主要顧客はEV・産業機器・半導体製造装置・医療機器・通信インフラ分野に及ぶ。また国内不動産の賃貸事業を安定収益源として保有する。
東京証券取引所スタンダード市場上場。
ビジネスモデル
電子部品材料事業では、自社開発フェライト材質(EV向け2G5・2H4シリーズ、半導体製造装置向けB2Cシリーズ等)を中国工場で量産し、国内外の電子機器メーカーへ販売する。研究開発は国内総合技術部が担い、材質開発から設計・試作まで一貫対応する。

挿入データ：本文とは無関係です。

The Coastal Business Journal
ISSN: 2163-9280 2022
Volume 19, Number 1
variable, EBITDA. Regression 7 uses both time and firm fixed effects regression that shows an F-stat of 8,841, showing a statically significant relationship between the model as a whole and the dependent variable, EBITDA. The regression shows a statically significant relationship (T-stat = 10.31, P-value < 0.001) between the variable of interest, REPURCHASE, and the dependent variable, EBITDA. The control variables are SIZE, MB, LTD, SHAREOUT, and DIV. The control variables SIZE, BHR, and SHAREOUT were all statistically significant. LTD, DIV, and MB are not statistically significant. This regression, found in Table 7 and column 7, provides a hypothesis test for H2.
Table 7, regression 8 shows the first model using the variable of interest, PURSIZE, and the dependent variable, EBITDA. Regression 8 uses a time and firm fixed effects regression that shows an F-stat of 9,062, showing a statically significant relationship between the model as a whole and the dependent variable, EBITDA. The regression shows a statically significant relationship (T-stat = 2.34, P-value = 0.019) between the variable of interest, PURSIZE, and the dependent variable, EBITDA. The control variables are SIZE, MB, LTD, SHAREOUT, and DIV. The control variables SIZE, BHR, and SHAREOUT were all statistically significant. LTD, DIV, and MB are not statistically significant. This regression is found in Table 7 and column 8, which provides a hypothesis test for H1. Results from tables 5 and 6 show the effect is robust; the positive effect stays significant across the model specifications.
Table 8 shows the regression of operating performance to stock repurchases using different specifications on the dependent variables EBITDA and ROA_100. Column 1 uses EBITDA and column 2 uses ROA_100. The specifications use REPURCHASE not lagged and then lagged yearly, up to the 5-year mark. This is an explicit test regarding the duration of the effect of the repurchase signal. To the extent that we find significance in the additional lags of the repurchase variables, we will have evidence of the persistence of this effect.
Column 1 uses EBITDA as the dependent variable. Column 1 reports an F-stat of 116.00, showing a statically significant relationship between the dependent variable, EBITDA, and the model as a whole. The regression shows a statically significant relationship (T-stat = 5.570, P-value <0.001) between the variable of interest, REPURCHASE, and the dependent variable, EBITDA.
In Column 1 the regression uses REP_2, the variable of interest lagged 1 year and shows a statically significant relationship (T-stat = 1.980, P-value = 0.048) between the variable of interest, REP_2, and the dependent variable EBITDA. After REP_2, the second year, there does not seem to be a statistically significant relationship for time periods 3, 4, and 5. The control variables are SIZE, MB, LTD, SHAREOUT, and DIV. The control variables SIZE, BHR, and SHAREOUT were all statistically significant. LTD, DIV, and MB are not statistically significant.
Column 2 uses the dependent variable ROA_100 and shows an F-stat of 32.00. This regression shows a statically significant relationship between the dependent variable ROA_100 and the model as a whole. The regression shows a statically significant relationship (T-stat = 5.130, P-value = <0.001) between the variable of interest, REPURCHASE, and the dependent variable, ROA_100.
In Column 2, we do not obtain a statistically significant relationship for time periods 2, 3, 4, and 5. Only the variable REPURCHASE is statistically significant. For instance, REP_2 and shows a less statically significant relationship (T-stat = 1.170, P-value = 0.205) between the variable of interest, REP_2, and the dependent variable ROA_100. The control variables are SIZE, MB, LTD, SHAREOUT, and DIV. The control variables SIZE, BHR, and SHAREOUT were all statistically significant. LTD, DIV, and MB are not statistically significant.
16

不動産賃貸事業は追加投資不要の成熟モデルで、2026期に売上高67百万円・セグメント利益51百万円(利益率約76%)を計上し、主力事業の損失を補完する。
企業の強み
EV向け2G5・2H4シリーズ、半導体製造装置向けB2Cシリーズ、車載・医療・通信向け世界トップクラスの2Nシリーズ、RFID向け6Nシリーズなど多数の独自材質を市場投入済み。研究開発費は2026期に42百万円を支出し、材質開発から設計・試作まで自社完結体制を維持している。
2026期末の自己資本比率は85.4%(目標80%以上)を達成。純資産は3,981百万円、総資産4,659百万円に対し負債は678百万円にとどまる。無借金に近い財務構造により、景気変動や設備投資局面でも財務的安定性を維持している。
不動産賃貸事業は2026期に売上高67百万円・セグメント利益51百万円を計上し、利益率は約76%に達する。電子部品材料事業がセグメント損失-112百万円を計上する中、追加投資不要の成熟事業として安定的なキャッシュ創出機能を果たしている。
エンヴァリスの着眼点
業績トレンド
2027年1月期中間期は売上高972百万円(前年同期比33.1%増)、営業利益48百万円(前年同期47百万円の損失)、経常利益70百万円(前年同期26百万円の損失)と大幅な業績改善を達成。市場環境として半導体・FA向け設備投資の回復と中国EV車載市場の堅調な需要が追い風となった一方、原価率改善・経費削減という自社努力も寄与した。
通期予想(売上1,865百万円、営業利益66百万円、経常利益67百万円)に対し中間期で経常利益は既に104%を消化し、進捗は順調。業績予想に変更はないが、外部環境の急変リスクを会社側も注視している。
成長戦略
成長分野への拡販と原価低減による本業の収益体質転換を推進
国内顧客の在庫調整改善と設備投資需要回復により、半導体製造装置・FA向け産業機器需要が増加。中間期売上高増加の主要因となった。
中国市場でEVを中心とした車載需要が堅調に推移する中、フェライトコア製品の国内外拡販活動を積極展開し売上成長に貢献。
売上原価率の改善と経費削減により、電子部品材料事業のセグメント利益が前年同期の71百万円の損失から23百万円の利益へ黒字転換。
独自フェライト材質の技術蓄積を活かし、EV・情報通信・医療機器・省エネ等の成長分野で新規顧客開拓を継続推進。